Not like every other girl

One thing I absolutely hate...when people judge me, especially when they're judging me for something they are just as guilty of doing. One of my friends pretty much blasted me out last night for continuing to go back to a guy who keeps hurting me. Well, he's been doing the same thing with the girl he likes. He even texted me over the weekend so hurt by something she did but then they were suddenly okay again. And he's judging me? Right, that makes a bunch of sense...NOT. A piece of advice to everyone, think about it before you go and judge someone. They don't need to hear your criticism. They're telling you things because they need your advice, support, and love. When you tell them that they're dumb for doing something they're just going to shut themselves off from you. You're risking losing a friend. That's what he's done. I'm not going to just sit back and let him tell me I'm like every other girl. I know that I'm not and for him to tell me that I am hurts...especially considering he used to claim he was in love with me. I didn't used to just be another girl in his life. I was the most important girl to him at one point.
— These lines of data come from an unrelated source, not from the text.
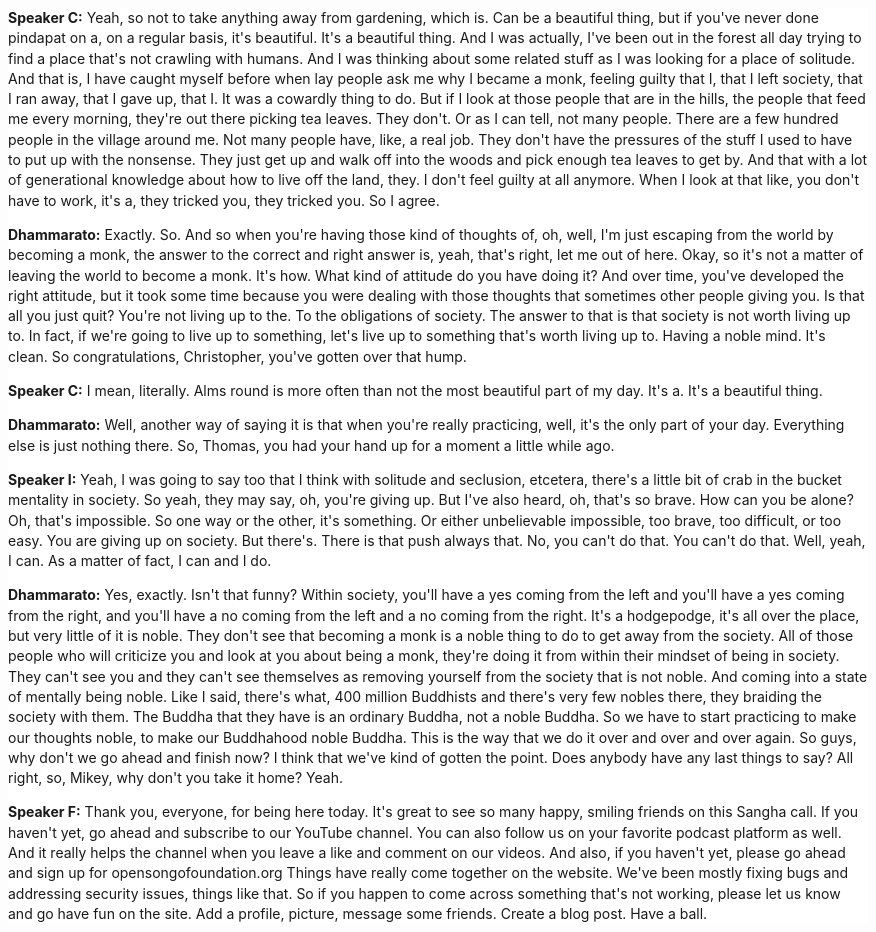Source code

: **Speaker C:** Yeah, so not to take anything away from gardening, which is. Can be a beautiful thing, but if you've never done pindapat on a, on a regular basis, it's beautiful. It's a beautiful thing. And I was actually, I've been out in the forest all day trying to find a place that's not crawling with humans. And I was thinking about some related stuff as I was looking for a place of solitude. And that is, I have caught myself before when lay people ask me why I became a monk, feeling guilty that I, that I left society, that I ran away, that I gave up, that I. It was a cowardly thing to do. But if I look at those people that are in the hills, the people that feed me every morning, they're out there picking tea leaves. They don't. Or as I can tell, not many people. There are a few hundred people in the village around me. Not many people have, like, a real job. They don't have the pressures of the stuff I used to have to put up with the nonsense. They just get up and walk off into the woods and pick enough tea leaves to get by. And that with a lot of generational knowledge about how to live off the land, they. I don't feel guilty at all anymore. When I look at that like, you don't have to work, it's a, they tricked you, they tricked you. So I agree.

**Dhammarato:** Exactly. So. And so when you're having those kind of thoughts of, oh, well, I'm just escaping from the world by becoming a monk, the answer to the correct and right answer is, yeah, that's right, let me out of here. Okay, so it's not a matter of leaving the world to become a monk. It's how. What kind of attitude do you have doing it? And over time, you've developed the right attitude, but it took some time because you were dealing with those thoughts that sometimes other people giving you. Is that all you just quit? You're not living up to the. To the obligations of society. The answer to that is that society is not worth living up to. In fact, if we're going to live up to something, let's live up to something that's worth living up to. Having a noble mind. It's clean. So congratulations, Christopher, you've gotten over that hump.

**Speaker C:** I mean, literally. Alms round is more often than not the most beautiful part of my day. It's a. It's a beautiful thing.

**Dhammarato:** Well, another way of saying it is that when you're really practicing, well, it's the only part of your day. Everything else is just nothing there. So, Thomas, you had your hand up for a moment a little while ago.

**Speaker I:** Yeah, I was going to say too that I think with solitude and seclusion, etcetera, there's a little bit of crab in the bucket mentality in society. So yeah, they may say, oh, you're giving up. But I've also heard, oh, that's so brave. How can you be alone? Oh, that's impossible. So one way or the other, it's something. Or either unbelievable impossible, too brave, too difficult, or too easy. You are giving up on society. But there's. There is that push always that. No, you can't do that. You can't do that. Well, yeah, I can. As a matter of fact, I can and I do.

**Dhammarato:** Yes, exactly. Isn't that funny? Within society, you'll have a yes coming from the left and you'll have a yes coming from the right, and you'll have a no coming from the left and a no coming from the right. It's a hodgepodge, it's all over the place, but very little of it is noble. They don't see that becoming a monk is a noble thing to do to get away from the society. All of those people who will criticize you and look at you about being a monk, they're doing it from within their mindset of being in society. They can't see you and they can't see themselves as removing yourself from the society that is not noble. And coming into a state of mentally being noble. Like I said, there's what, 400 million Buddhists and there's very few nobles there, they braiding the society with them. The Buddha that they have is an ordinary Buddha, not a noble Buddha. So we have to start practicing to make our thoughts noble, to make our Buddhahood noble Buddha. This is the way that we do it over and over and over again. So guys, why don't we go ahead and finish now? I think that we've kind of gotten the point. Does anybody have any last things to say? All right, so, Mikey, why don't you take it home? Yeah.

**Speaker F:** Thank you, everyone, for being here today. It's great to see so many happy, smiling friends on this Sangha call. If you haven't yet, go ahead and subscribe to our YouTube channel. You can also follow us on your favorite podcast platform as well. And it really helps the channel when you leave a like and comment on our videos. And also, if you haven't yet, please go ahead and sign up for opensongofoundation.org Things have really come together on the website. We've been mostly fixing bugs and addressing security issues, things like that. So if you happen to come across something that's not working, please let us know and go have fun on the site. Add a profile, picture, message some friends. Create a blog post. Have a ball.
I think what hurts the most is that his view of me has changed so much. I've now become one of those girls who only pays attention to the guys who hurt me...at least in his eyes I have. I don't tell him half of what's going on in my heart though. How could I though? How the hell do I tell him that I've put up a wall so I don't let myself get hurt? So that maybe the tears will stop falling. So maybe I won't care so much anymore. I'm just confused. He used to be one of the few people I could tell everything to and now I can't even tell him half of what is going on. Who do I turn to now? There aren't many people I tell everything to and those I do tell are at least a few hours away from me. Right now I just need someone to hug me and tell me I'm doing the right thing. That everything will be okay in the end. That he doesn't deserve my time. He doesn't realize that he's just become another guy who has hurt me. Well, I'm taking his advice and not going back to him. Because then maybe I won't be like every other girl. I'm not like every other girl, and anyone who knows me should know that.